A form of poetry in India called Vachana sahitya is part of the popular Indian language, Kannada. It evolved in the 11th century and flourished in the 12th as part of the religious Lingayatha movement. Since that time, more than 259 Vachana writers, called Vachanakaru, have compiled over 11,000 Vachanas (verses).
21,000 of these verses were digitally published into 15 volumes, called Samagra Vachana Samputa, by the government of Karnataka. These volumes were then turned into a standalone project called Vachana Sanchaya; this project was taken on by two Kannada Wikimedians, a Kannada linguist, and the author O. L. Nagabhushana Swamy—to enrich the Kannada WikiSource. This team used Unicode, a standard of consistency for converting text (and code) into a new format.
Swamy was trying to access these poems, and was having trouble because it was in ISCII, an Indian character encoding standard. We began writing scripts to make the Vachanas (poems) searchable by an index. But, in order to do that well, we had to build a platform for everyone to use: the linguistic researchers, students, and the public at large who are interested in reaching this literature.
Omshivaprakash, a Kannada Wikimedian, worked on the architecture of the platform, decided the infrastructure requirements, and chose the open source software tools to use.
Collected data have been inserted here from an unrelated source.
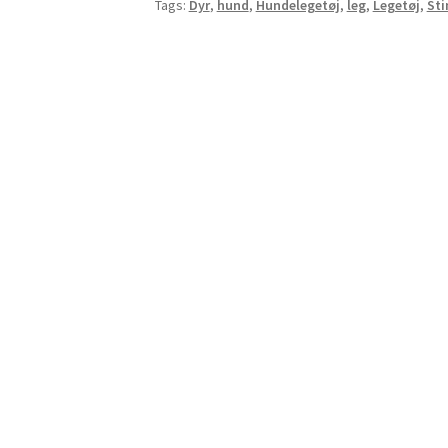
Tags:
Dyr
,
hund
,
Hundelegetøj
,
leg
,
Legetøj
,
Sti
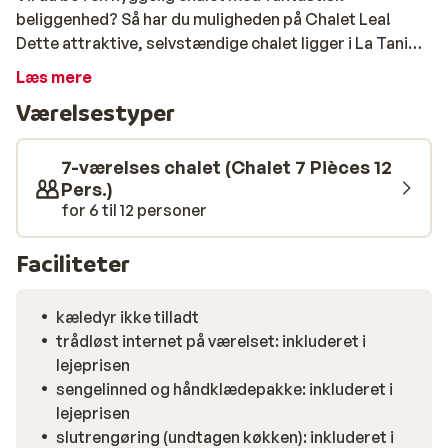
beliggenhed? Så har du muligheden på Chalet Lea!
Dette attraktive, selvstændige chalet ligger i La Tania,
super tæt på pisterne. Hytten er traditionelt indrettet,
Læs mere
og udstyret så du ikke mangler noget. Der er en jacuzzi
Værelsestyper
klar til dig på terrassen, og du har en dejlig pejs, hvor du
kan slå dig ned med gruppen. Det er fantastisk til at
slappe af efter en dag på pisterne. I det lille centrum af
7-værelses chalet (Chalet 7 Pièces 12
La Tania kan du shoppe, og det er nemt at nå dertil
Pers.)
for 6 til 12 personer
efter en kort gåtur.
Faciliteter
kæledyr ikke tilladt
trådløst internet på værelset: inkluderet i
lejeprisen
sengelinned og håndklædepakke: inkluderet i
lejeprisen
slutrengøring (undtagen køkken): inkluderet i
I was involved in providing critical hacks for digitization and valuable inputs through suggestions, feedback, and quality assurance.
At present, our repository, Vachana Sanchaya, has around 200,000 unique words that were derived from these poems. The public has been using our repository and accessing Vahanas (poems) from our Facebook, Twitter, and Google+ profiles. There are thousands of people now who read a Vahana as part of their daily routine. Vachana Sanchaya is not just meant for reading the poems, it is also meant for research. So, we have added a way for researchers to help us review the content and will be adding references from various research papers.
Above: A screenshot of the Vachana sahitya page |
The most commonly searched words are:
-
ಕರ್ಮ(Karma: English: work/deed)
-
ಸತ್ಯ(SathyaEnglish: truthfulness )
-
ನದಿ(Nadī: English:river)
ಆಂಗೀರಸ, ಪುಲಸ್ತ್ಯ, ಪುಲಹ, ಶಾಂತ,
ದಕ್ಷ, ವಸಿಷ್ಠ, ವಾಮದೇವ, ನವಬ್ರಹ್ಮ, ಕೌಶಿಕ, ಶೌನಕ, ಸ್ವಯಂಭು, ಸ್ವಾರೋಚಿಷ, ಉತ್ತಮ, ತಾಮಸ, ರೈವತ,
ಚಾಕ್ಷಷ, ವೈವಸ್ವತ, ಸೂರ್ಯಸಾವರ್ಣಿ,ಚಂದ್ರಸಾವರ್ಣಿ, ಬ್ರಹ್ಮಸಾವರ್ಣಿ,
ಇಂದ್ರ ಸಾವರ್ಣಿ ಇವರು ಇಪ್ಪತ್ತು ಮಂದಿ ಪ್ರಪಂಚ ನಿರ್ಮಾಣ ಸಹಾಯ[ದ]ವರು. ಹತ್ತೊಂಬತ್ತು ಎಂದರೆ ಪುಣ್ಯನದಿಗಳು.
ಅದು ಎಂತೆಂದಡೆ: ಗ್ರಂಥ
All of the content is currently available to the public through the OpenData API, and once the reviewing the work is complete, it will be distributed in the public domain through WikiSource. This will open up the system for students, developers, researchers, and anyone interested in building linguistic tools for Kannada and other Indic languages. Users will be able to use our code to digitize any book available in the public domain. Early literature in any language is well-respected, so making it available via an open platform allows for reuse of the content for research, publication, and other documentation work.
We encourage other projects of this kind to follow our method and use any part of our process that is helpful.
Going foward, we would like to:
- Initiate Natural Language Processing (NLP) projects if more researches help to tag words and grow the glossary
- Continue work on subsequent, similar projects for Sarvagnana Vachanagalu and Dāsa Sanchaya (work has begun) and Vyasa and Muddann (work not yet started)
- Extend this platform to other the contemporary literature works available in the public domain.